Sunday, October 23, 2011

Southeastern Animal Fiber Fair

No, we did not attend the antique tractor show, that would have been down the street.

The daughter and I just happened to make a day trip over to Asheville, North Carolina the same weekend as the Southeastern Animal Fiber Fair, an event I had heard of but never managed to coordinate my travels to accommodate. This would be the 18th annual such event held at the Western Carolina Ag Center.

While there was every shade and variety of yarn, thread and fiber at the fair, I most wanted to see the animals. Take me to a state or county fair, that's where you'll will find me, at the animal barns. All those years in 4-H made an impact.

First and foremost on my list were the angora rabbits. Having raised rabbits in 4-H, both French and English angora rabbits were known varieties. This fair featured German angoras, a breed I had never heard tell of, perhaps because it is not an ARBA (American Rabbit Breeders Association) recognized variety. The German angoras have their own separate association, the IAGARB.
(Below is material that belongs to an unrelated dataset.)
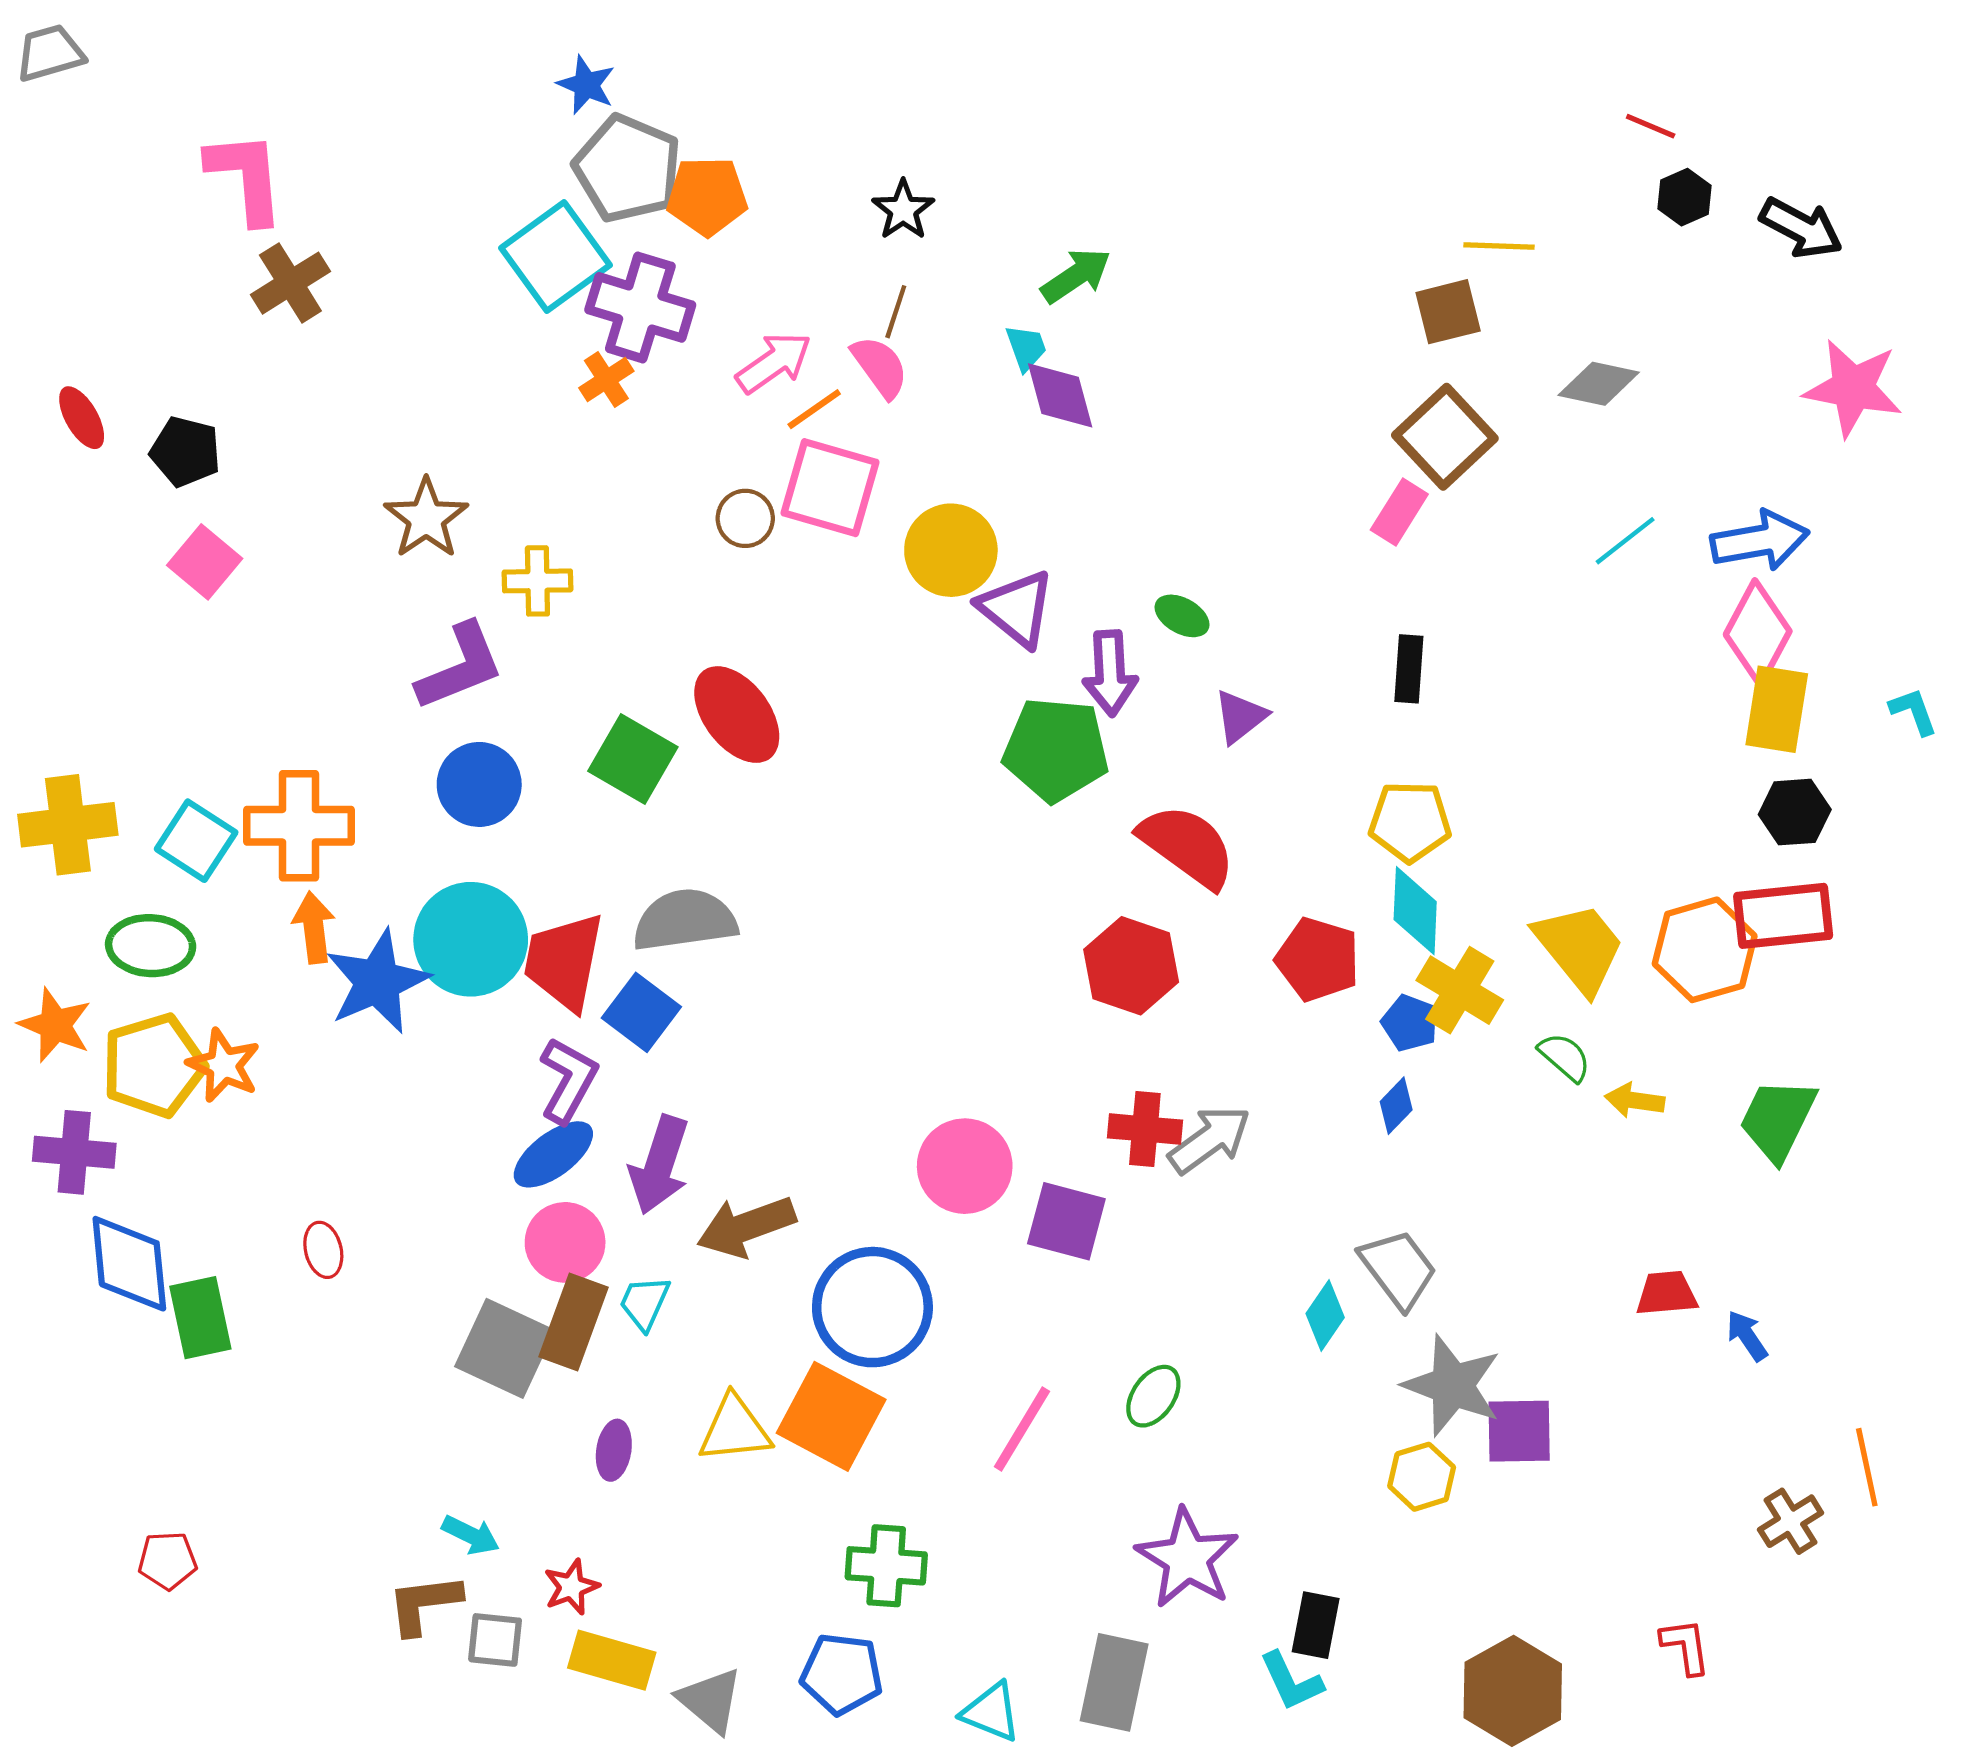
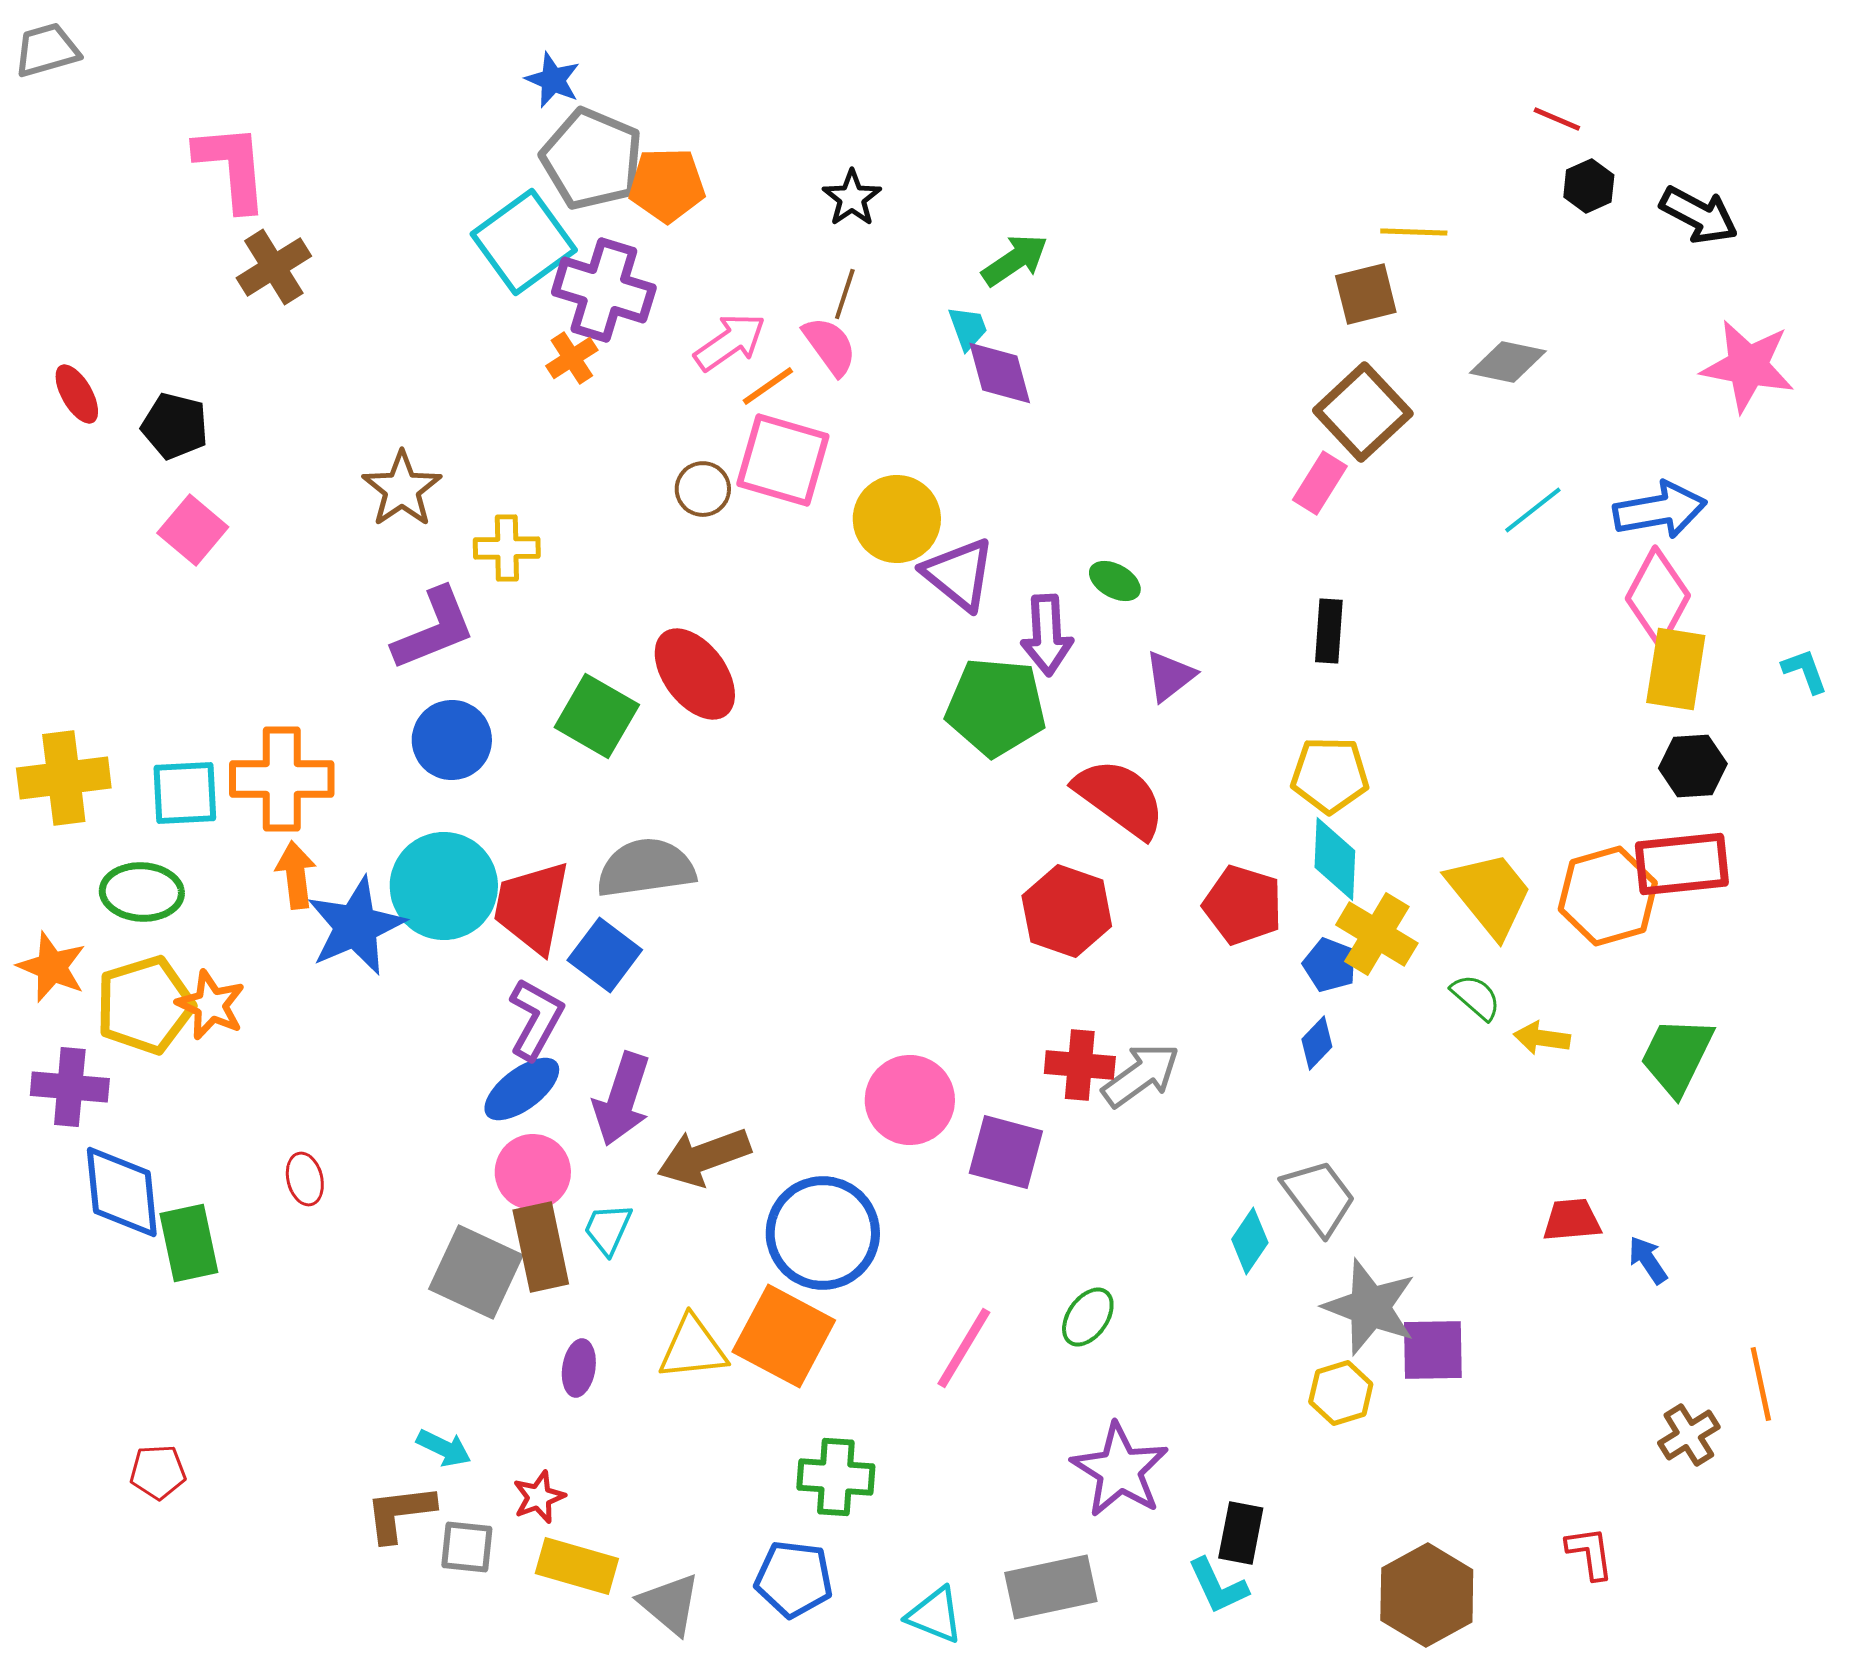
cyan square: (196, 841) -> (185, 793), turned -36
brown rectangle: (574, 1322) -> (541, 1247), turned -32
gray rectangle: (1114, 1682) -> (1051, 1587), turned 66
German angora rabbits are not only known for the quantity of wool they produce, but for quality as well. Through 8 decades of selective breeding, the quantity of wool produced by many German angoras has surpassed their ancestors by hundreds of grams per shearing. Shearings occur at approximately 90 day intervals Yearly totals have increased from mere ounces to over four pounds. The wool is silky, crimpy, yet strong and can be commercially processed without damage to the wool. The soft wool is pure luxury to wear next to the skin, yet will not mat or felt with wear.

On the other end of the spectrum, as far as human breeding intervention goes, are the unusual looking Jacob sheep.

Jacob sheep are a rare breed of small, spotted, multi-horned sheep. They may have from two to six horns, with four being the most common configuration. Most of the Jacob sheep are black and white. They are an heirloom or unimproved breed that harken back through history and have survived with little selective breeding input from us humans. Their bodies are much more goat-like than most breeds of sheep. They are a variety of sheep that harkens back to biblical times and lands.

Maybe this will become an annual event. With additional planning I could participate in the myriad workshops that were offered.